La primera petición se hace para que sea santificado el Nombre de Dios (v. 9). El nombre, en la Biblia, equivale a toda la persona. Como Dios es la santidad misma, lo que se pide aquí es que su santidad sea reconocida y honrada por las criaturas. El advenimiento del Reino, que se impetra después (v. 10, segunda petición), consiste en la realización del designio salvador de Dios en el mundo (cfr nota a 3,1-12); pero ello exige de nosotros una sumisión espontánea y confiada a Dios. Por eso, una de las manifestaciones de la venida del Reino es el cumplimiento amoroso de la voluntad de Dios (tercera petición). De ahí que podamos decir, con Santa Teresa, que «quien de veras hubiere dicho esta palabra: fiat voluntas tua, todo lo ha de tener hecho, con la determinación al menos» (Camino de perfección 63,2).

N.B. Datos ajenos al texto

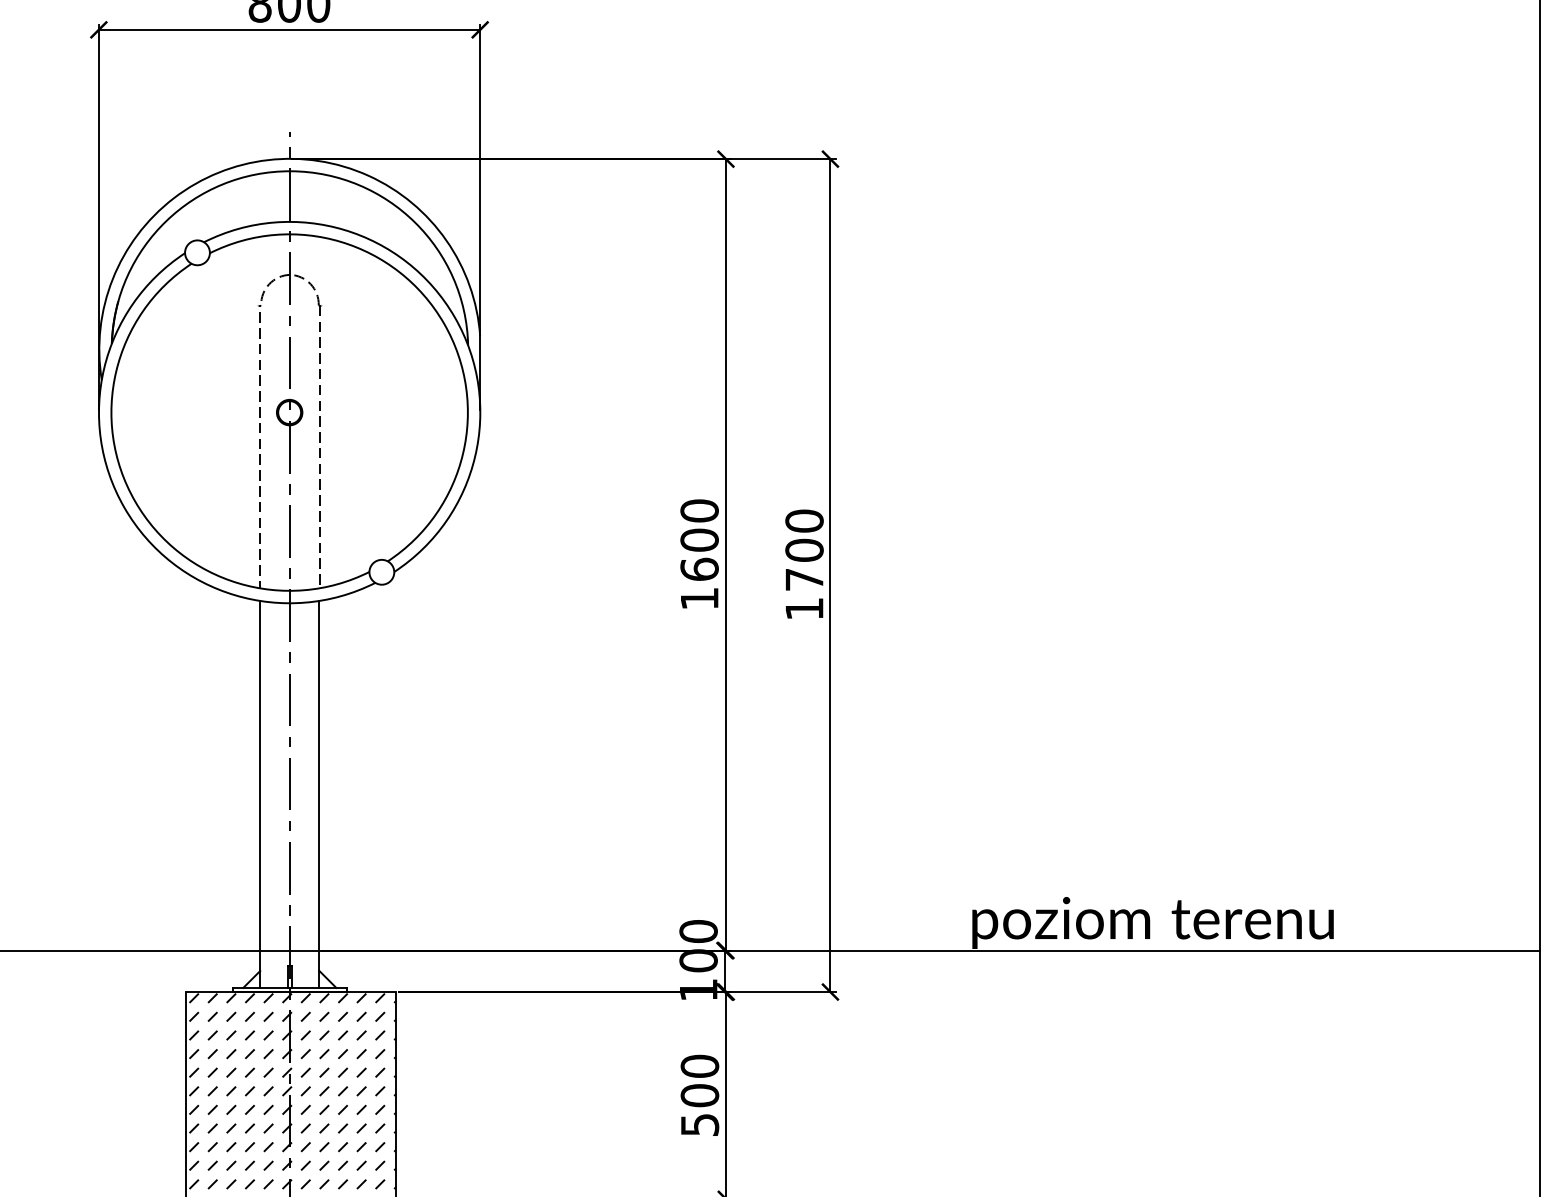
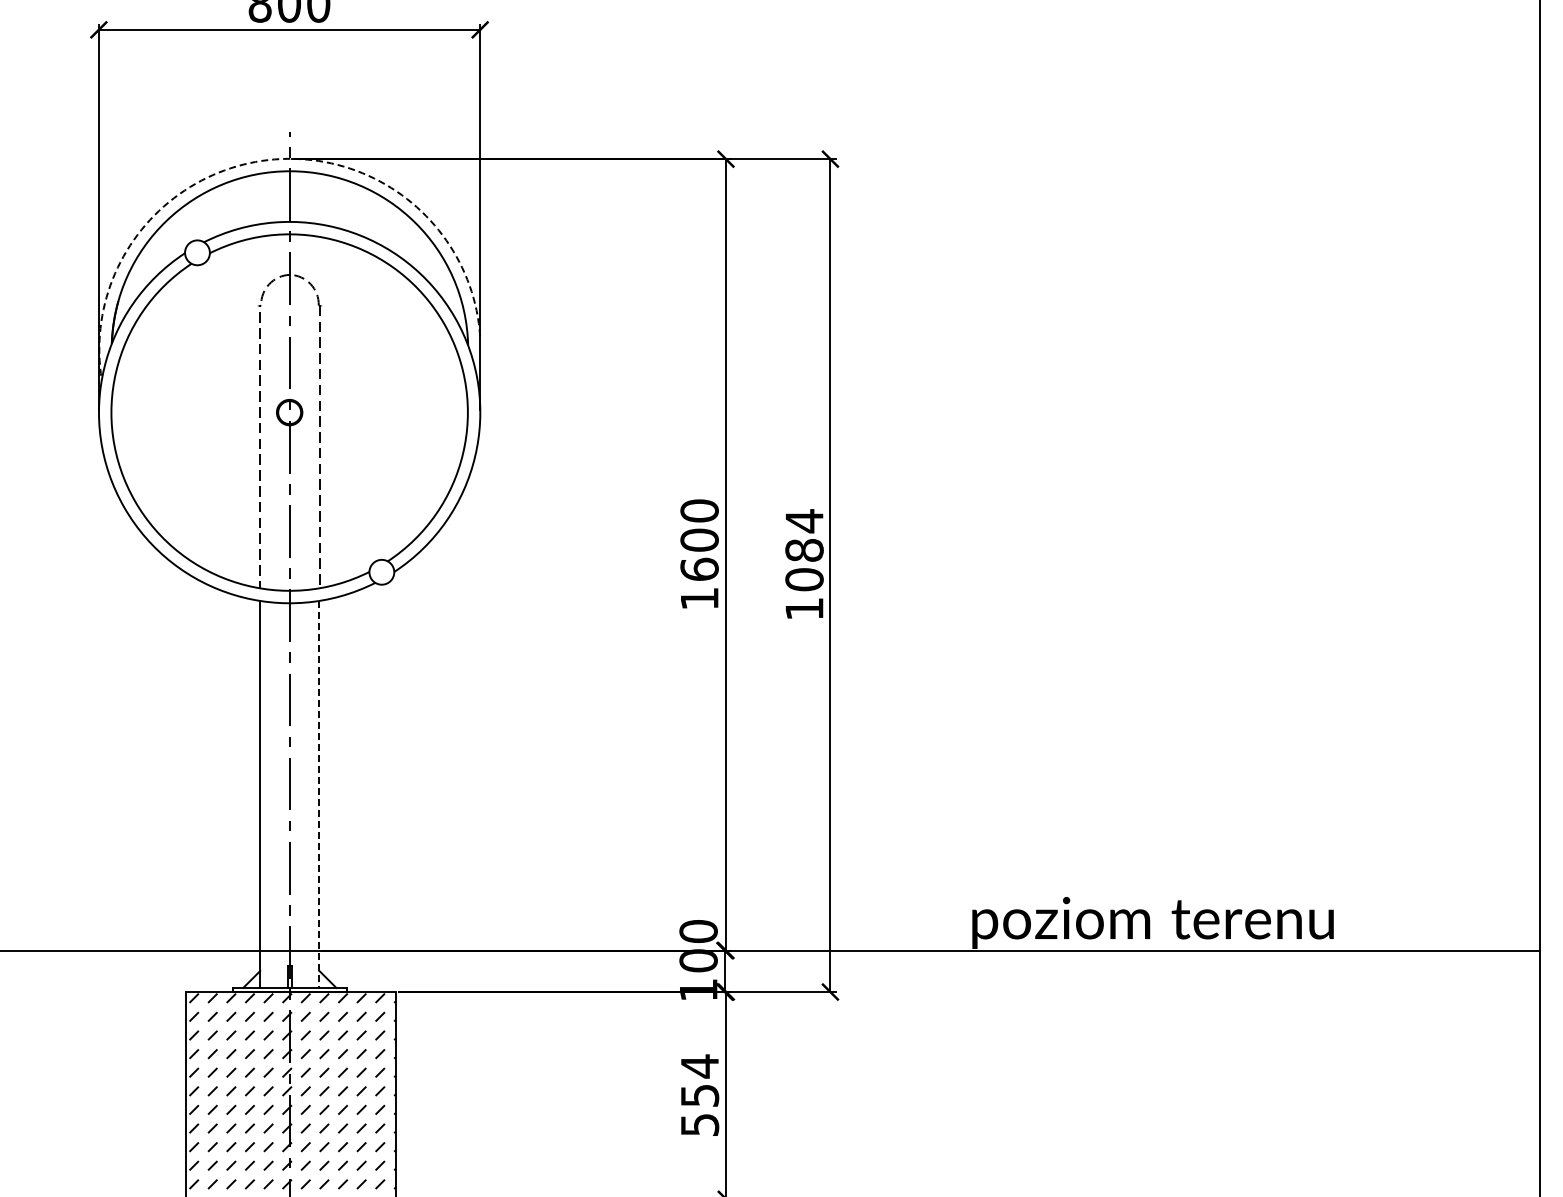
arc at (268, 160): solid -> dashed
text at (804, 550): 1700 -> 1084
line at (319, 795): solid -> dashed
text at (699, 1080): 500 -> 554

Las últimas peticiones, el pan de cada día (cuarta), el perdón de las deudas u ofensas (quinta), el no abandonarnos en la tentación (sexta) y el librarnos del mal (séptima) —cfr nota a Lc 11,1-4—, miran a nuestras necesidades. El primer evangelio glosa la quinta (v. 12) con unas palabras del Señor (vv. 14-15) en las que exige la necesidad de perdonar para rezar con verdadero espíritu: «Cosa es ésta, hermanas, para que miremos mucho en ella; que una cosa tan grande y de tanta importancia como que nos perdone el Señor nuestras culpas, que merecían fuego eterno, se nos perdone con tan baja cosa como es que perdonemos; y aun de esta bajeza tengo tan pocas que ofrecer, que de balde me habéis, Señor, de perdonar. Aquí cabe bien vuestra misericordia. Bendito seáis vos, que tan pobre me sufrís» (ibidem 36,2).

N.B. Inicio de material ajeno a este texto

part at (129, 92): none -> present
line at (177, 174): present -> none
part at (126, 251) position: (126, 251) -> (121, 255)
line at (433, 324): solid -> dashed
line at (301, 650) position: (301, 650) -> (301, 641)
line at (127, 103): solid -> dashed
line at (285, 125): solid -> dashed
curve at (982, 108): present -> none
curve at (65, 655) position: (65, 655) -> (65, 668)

«Deuda» (v. 12) equivale aquí a ofensa o pecado. No se trata sólo de reconocer antiguos pecados, sino también nuestra condición actual de pecadores.

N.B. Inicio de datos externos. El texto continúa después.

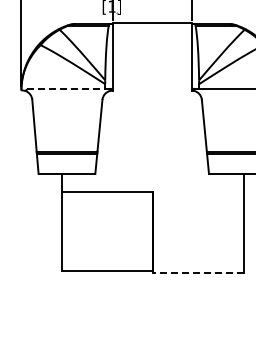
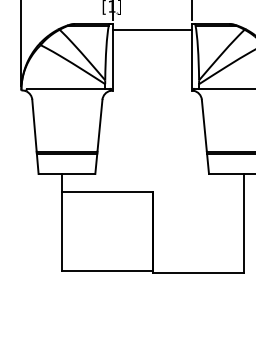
line at (151, 23) position: (151, 23) -> (151, 30)
line at (66, 88): dashed -> solid
line at (198, 273): dashed -> solid
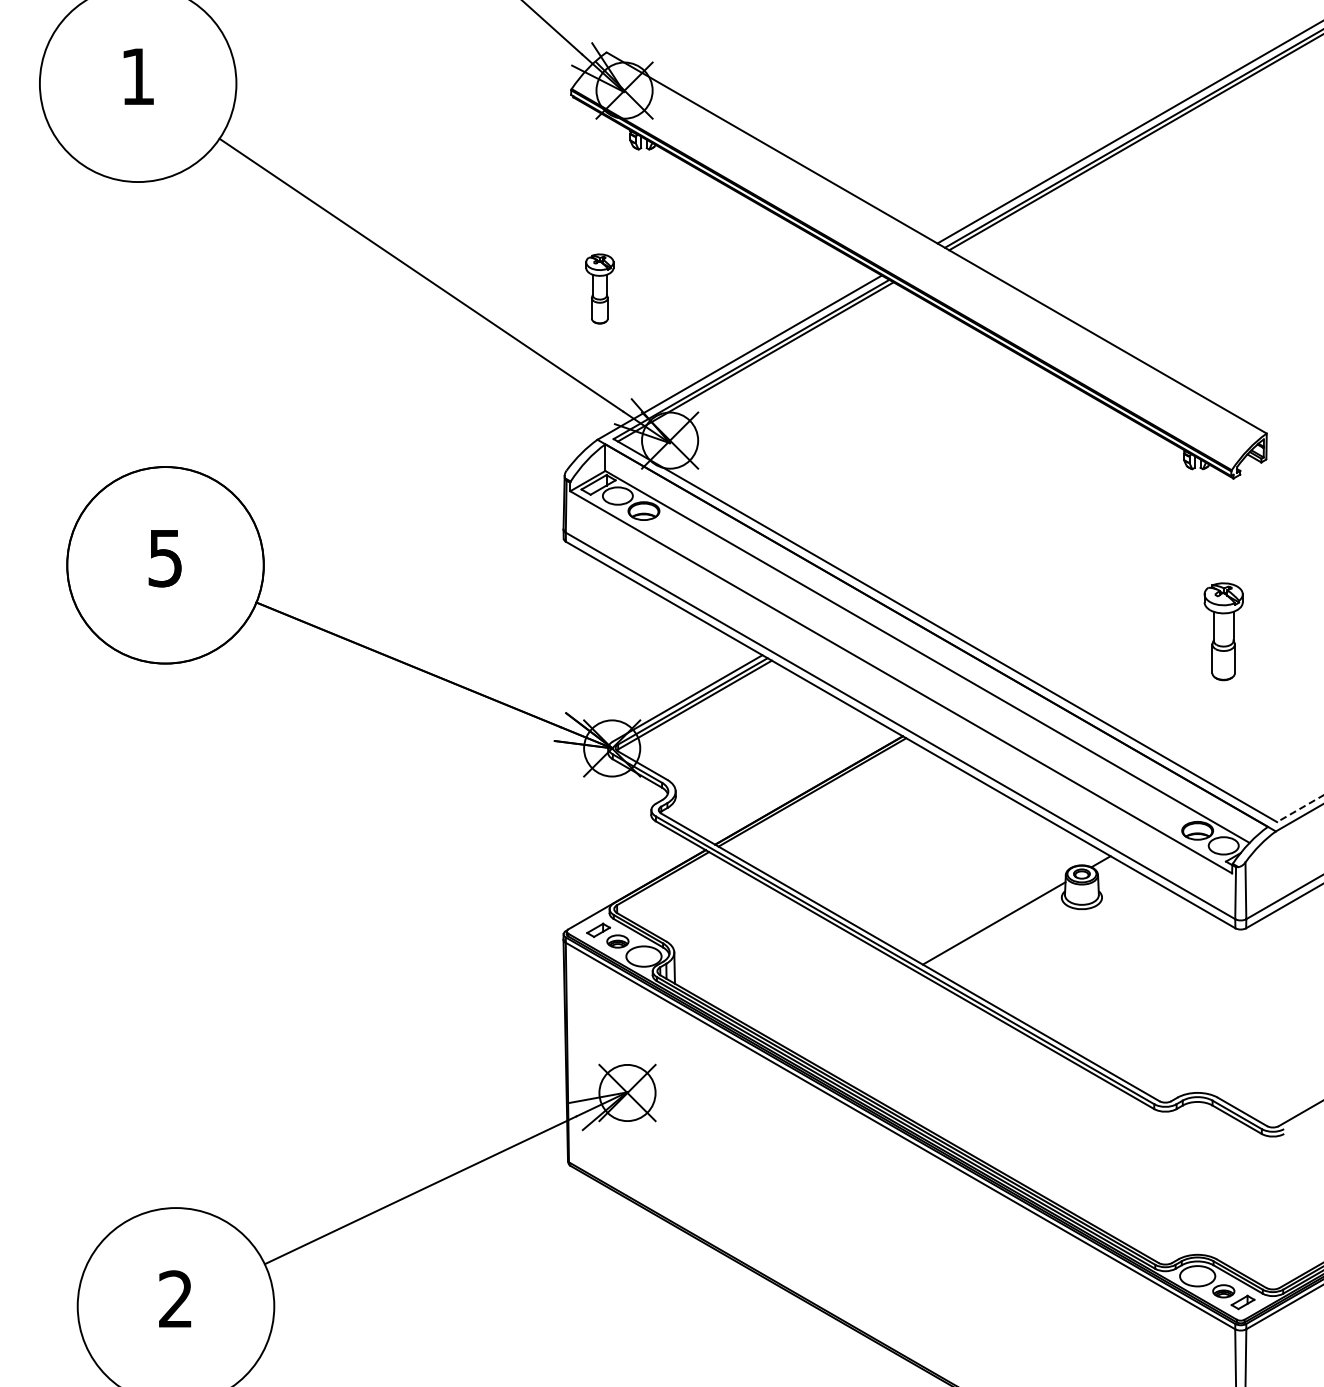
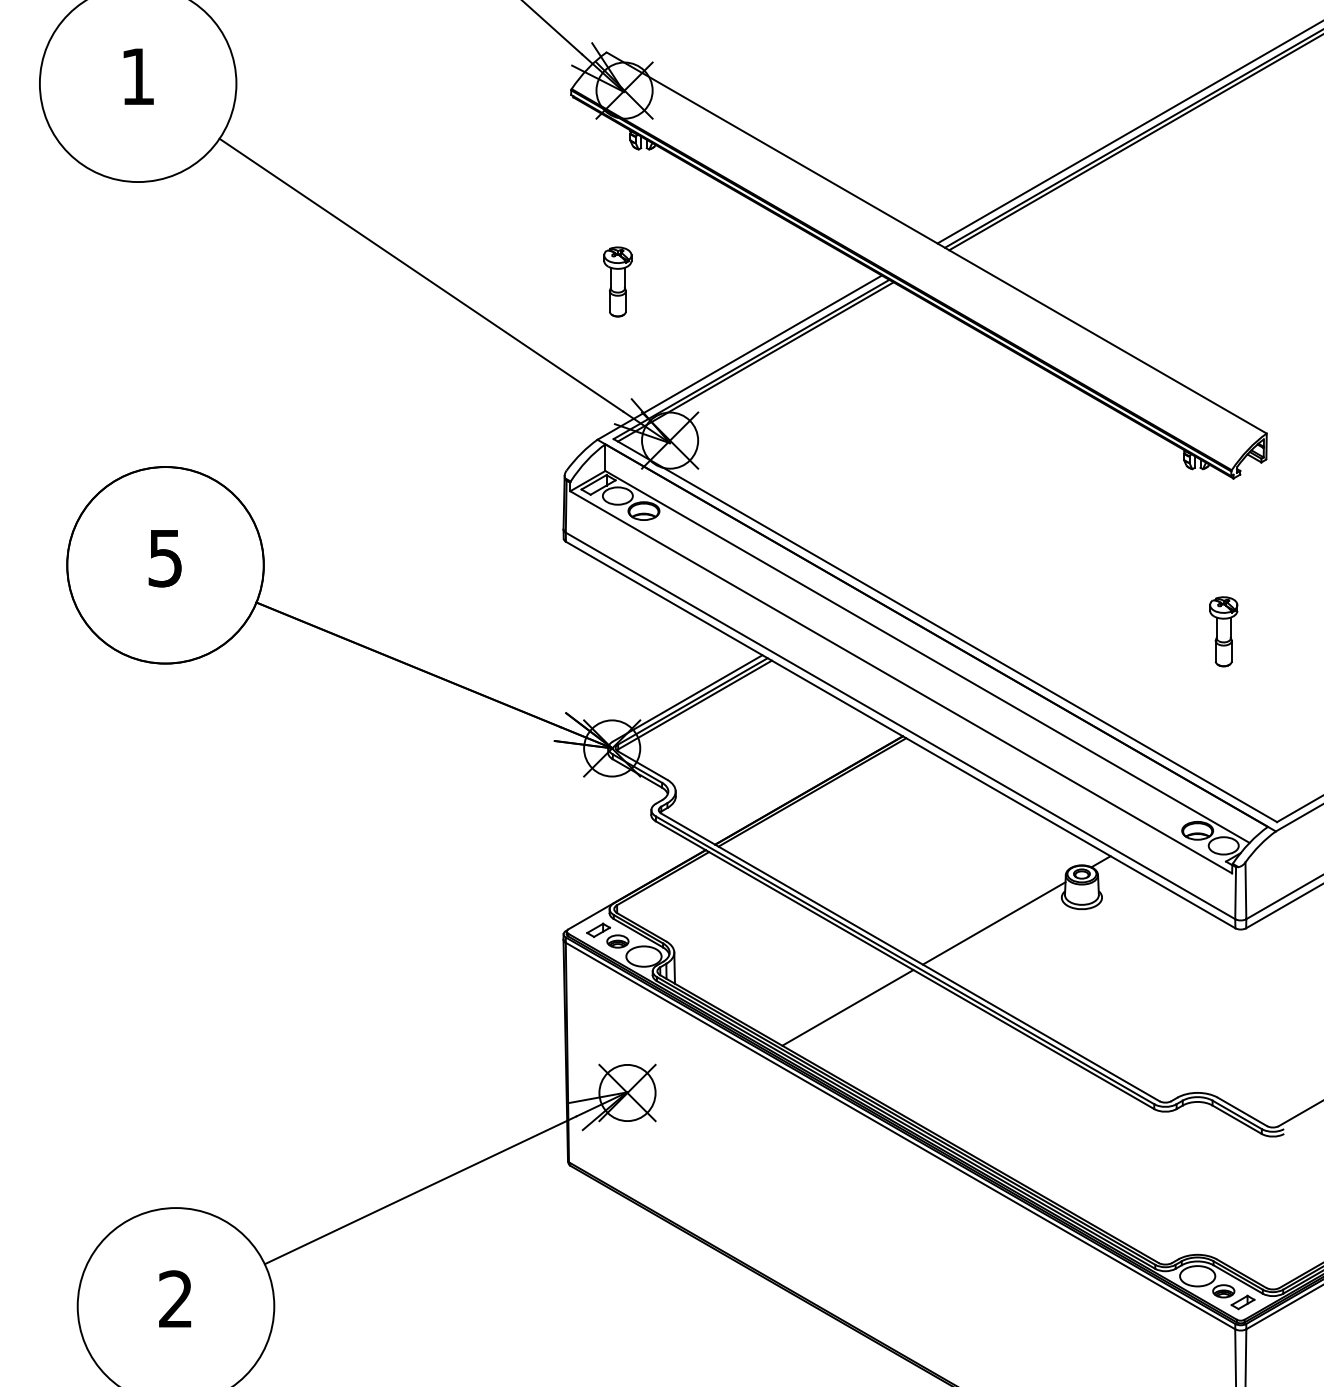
part at (599, 288) position: (599, 288) -> (617, 281)
part at (1223, 631) size: 41x100 px -> 30x72 px
line at (1300, 808): dashed -> solid
line at (847, 1007): none -> present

En la sexta petición (v. 13) reconocemos nuestra debilidad para luchar contra las tentaciones con solas nuestras fuerzas, por lo que suplicamos la ayuda de Dios (cfr Catechismus Romanus 4,15,14).
«Líbranos del mal» (v. 13b, séptima petición) podría traducirse igualmente por «líbranos del maligno», es decir, del diablo, origen de nuestros pecados y desgracias.